"Another Day of Life" im Kino:Die Suche nach der Wahrheit

Ein Dokudramatrikspielfilm über den Journalisten Ryszard Kapuściński, der in den Siebzigerjahren aus dem Bürgerkrieg in Angola berichtete.

Von Nicolas Freund

Derzeit wird wieder viel über den Umgang mit Fakten in Fiktionen diskutiert. Für den Reporter ist es zugleich ein Problem und eine Chance, dass die Dinge, wie sie sich zugetragen haben und wie über sie berichtet wird, kaum deckungsgleich sein können. Aber wo verläuft die Grenze zwischen Berichterstattung und Aktivismus oder Parteinahme? Wie weit darf und muss ein Reporter gehen, um der Wahrheit so nahe wie möglich zu kommen? Wann wird es zu gefährlich? Wann wird der Bericht, der immer verkürzen, einordnen und manchmal auch bewerten muss, zu ideologisch?

Another Day of Life

Eine der Trickfilmsequenzen aus "Another Day of Life".

(Foto: Pandora)

1976 berichtete der polnische Journalist Ryszard Kapuściński aus dem Bürgerkrieg in Angola, der nach dem Abzug der portugiesischen Kolonialmacht mehr und mehr zu einem heißen Schauplatz des Kalten Krieges wurde. Die sozialistische MPLA lieferte sich in dem Machtvakuum blutige Gefechte mit der konkurrierenden Befreiungsbewegung FNLA; die einen wurden von Kuba und der Sowjetunion unterstützt, die anderen von den USA und Südafrika. Mit Truppen der MPLA reist Kapuściński an die Front, er wird Zeuge von Massakern, wird mehrmals fast erschossen und freundet sich mit Soldaten an, darunter die junge Carlotta, eine Ikone der sozialistischen Bewegung Angolas. Wie ist so noch eine neutrale Berichterstattung möglich? Kapuściński sagt: "Hier gibt es keine Fakten." Der reale Kapuściński arbeitete in seinen späteren Texten und Büchern, auch über die Zeit in Angola, viel mit literarischen Mitteln, was ihm teilweise zum Vorwurf gemacht wurde.
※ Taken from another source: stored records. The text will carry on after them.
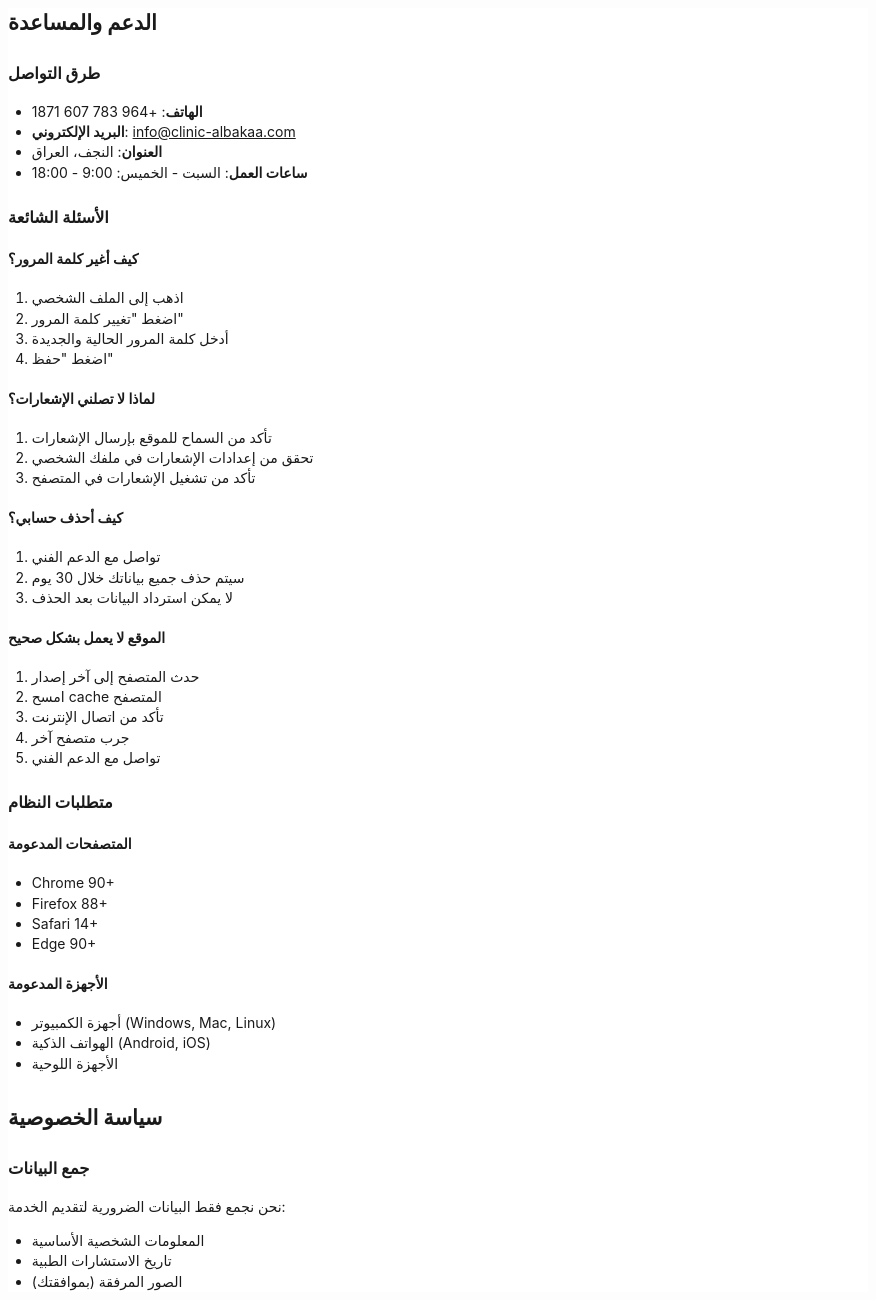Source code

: ## الدعم والمساعدة

### طرق التواصل
- **الهاتف**: +964 783 607 1871
- **البريد الإلكتروني**: info@clinic-albakaa.com
- **العنوان**: النجف، العراق
- **ساعات العمل**: السبت - الخميس: 9:00 - 18:00

### الأسئلة الشائعة

#### كيف أغير كلمة المرور؟
1. اذهب إلى الملف الشخصي
2. اضغط "تغيير كلمة المرور"
3. أدخل كلمة المرور الحالية والجديدة
4. اضغط "حفظ"

#### لماذا لا تصلني الإشعارات؟
1. تأكد من السماح للموقع بإرسال الإشعارات
2. تحقق من إعدادات الإشعارات في ملفك الشخصي
3. تأكد من تشغيل الإشعارات في المتصفح

#### كيف أحذف حسابي؟
1. تواصل مع الدعم الفني
2. سيتم حذف جميع بياناتك خلال 30 يوم
3. لا يمكن استرداد البيانات بعد الحذف

#### الموقع لا يعمل بشكل صحيح
1. حدث المتصفح إلى آخر إصدار
2. امسح cache المتصفح
3. تأكد من اتصال الإنترنت
4. جرب متصفح آخر
5. تواصل مع الدعم الفني

### متطلبات النظام

#### المتصفحات المدعومة
- Chrome 90+
- Firefox 88+
- Safari 14+
- Edge 90+

#### الأجهزة المدعومة
- أجهزة الكمبيوتر (Windows, Mac, Linux)
- الهواتف الذكية (Android, iOS)
- الأجهزة اللوحية

## سياسة الخصوصية

### جمع البيانات
نحن نجمع فقط البيانات الضرورية لتقديم الخدمة:
- المعلومات الشخصية الأساسية
- تاريخ الاستشارات الطبية
- الصور المرفقة (بموافقتك)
Die Regisseure Raúl de la Fuente und Damian Nenow haben versucht, das Dilemma des Reporters in ihrem Film aufzugreifen. Sie haben das Buch, das Kapuściński über seine Erlebnisse im angolanischen Bürgerkrieg geschrieben hat, als eine Mischung aus Interviews, historischem Filmmaterial und animierten Szenen verfilmt. Teilweise werden Schauplätze und Personen in ihrer real gefilmten und in ihrer gezeichneten Version direkt gegenübergestellt. Der Film wirft damit formal die Frage nach dem Verhältnis von Wirklichkeit und Fiktion, Spielfilm und Dokumentation auf. Dieses zentrale Thema wird dann aber nur zaghaft weiterverfolgt, unbeteiligt und ohne Erkenntnisgewinn stehen die Trickpassagen und die real gefilmten Szenen nebeneinander. "Another Day of Life" ist vor allem eine dramatische und schicke Inszenierung der Abenteuer des gezeichneten Ryszard Kapuściński.

Another Day of Life, Polen, Spanien, Deutschland, Belgien, Ungarn 2018 - Regie: Raúl de la Fuente und Damian Nenow. Buch: Raúl de la Fuente, David Weber und Amaia Remírez. Pandora, 85 Minuten.